Em discussão desde 2022, foi aprovado o novo Framework de Proteção de Dados, com relação à transferência de dados entre UE-EUA. Essa adequação substitui os acordos anteriores, como o Safe Harbour e o Privacy Shield, invalidados pelo Tribunal de Justiça da União Europeia (“TJ/UE”), temas já abordados pela nossa equipe ao analisar os critérios para a transferência internacional de dados pessoais.
A medida busca cuidar da insegurança jurídica, principalmente nas transferências internacionais de dados pessoais, com base no previsto no Regulamento Europeu de Proteção de Dados Pessoais (GDPR). Assim é que, o novo Framework trata das principais preocupações do TJUE, em relação ao que havia sido apontado anteriormente no Safe Harbour e no Privacy Shield.
A decisão da Comissão Europeia ocorreu após meses de negociações com os EUA. O governo americano estabeleceu salvaguardas para a proteção de dados pessoais no país, tais como a instituição do Tribunal de Revisão de Proteção de Dados (DPRC) - responsável por investigar as reclamações relacionadas ao tratamento de dados pessoais pelas agências de inteligência dos EUA e pelos recursos de cidadãos europeus, caso haja alguma suspeita de que seus dados tenham sido tratados de forma ilegítima pelos serviços de inteligência dos EUA, possibilitando a exclusão ou correção desses dados.
No mais, segundo a decisão, ao aderir ao novo Framework, os dados pessoais poderão ser transferidos para os EUA sem a necessidade de ser adotada a previsão do artigo 46 do GDPR, que estabelece a exigência de exclusão dos dados pessoais quando eles não possuírem mais a necessidade para a qual foram coletados, visando garantir a continuidade da proteção quanto ao compartilhamento de dados pessoais com terceiros, principalmente os de teor sensível. Tal questão é crucial para a economia digital, principalmente por facilitar os trâmites para as transferências internacionais, impulsionando as empresas a se adequarem ao novo Framework.

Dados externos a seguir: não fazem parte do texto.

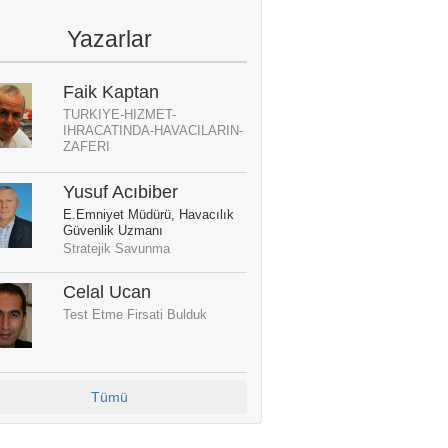
Yazarlar
Faik Kaptan
TURKIYE-HIZMET-
IHRACATINDA-HAVACILARIN-
ZAFERI
Yusuf Acıbiber
E.Emniyet Müdürü, Havacılık
Güvenlik Uzmanı
Stratejik Savunma
Celal Ucan
Test Etme Firsati Bulduk
Tümü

Contudo, há o risco de discussão da validade deste novo Framework perante o TJUE, uma vez que que o Comite Europeu de Proteção de Dados Pessoais (“CEPD”), apesar de reconhecer a melhora na proteção de dados pessoais nos EUA, ressaltou sua preocupação, especialmente quanto ao exercício do direito dos titulares dos dados pessoais tratados nos EUA.
Além disso, vigora nos EUA a Lei de Vigilância Norte-Americana, prevista na Constituição Federal, a qual conflita com a GDPR, especialmente no que tange aos requisitos para compartilhamento de dados pessoais e finalidades específicas para o tratamento.
Ainda no contexto da transferência internacional de dados, nova rede social lançada nos EUA não foi disponibilizada na União Europeia, pela ausência de cooperação na transferência internacional de dados pessoais com os EUA. Em maio deste ano, foi aplicada na União Europeia multa, no valor de 1,2 bilhões de euros, em razão do tratamento inadequado de dados pessoais em transferências internacionais de usuários de redes sociais.
No Brasil, a Autoridade Nacional de Proteção de Dados (“ANPD”) emitiu nota pública, em 7/7/23, informando que, em razão da restrição imposta na União Europeia a esta nova rede social, a ANPD iniciou a análise do tratamento de dados pessoais pela referida rede social.
Relembramos que a Lei Geral de Proteção de Dados Pessoais (“LGPD”) estabelece, em seus artigos 33 e 35, os requisitos para a transferência internacional de dados pessoais, definindo como principal critério que o país para o qual o dado será transferido estabeleça o mesmo nível de segurança vigente no Brasil. Nesse sentido, no ano passado (2022), a ANPD colheu subsídios para a edição de Resolução com critérios específicos para a transferência de dados internacionais, ainda pendente.
Por isso, a rede social em questão vem sendo observada pela ANPD, uma vez que não especifica a base legal para a coleta de dados dos usuários, não pede consentimento para usar os dados para anúncios ou compartilhá-los com outras empresas e impedem que os usuários usem a rede social, sem antes conceder seus dados.
Os mencionados acontecimentos recentes, no âmbito da Proteção de Dados Pessoais, particularmente no contexto das transferências internacionais, são um ponto de virada crucial, convocando empresas e governos a ajustarem seus procedimentos com as normas emergentes, incentivando relações apenas com entidades adequadas às exigências da proteção de dados pessoais.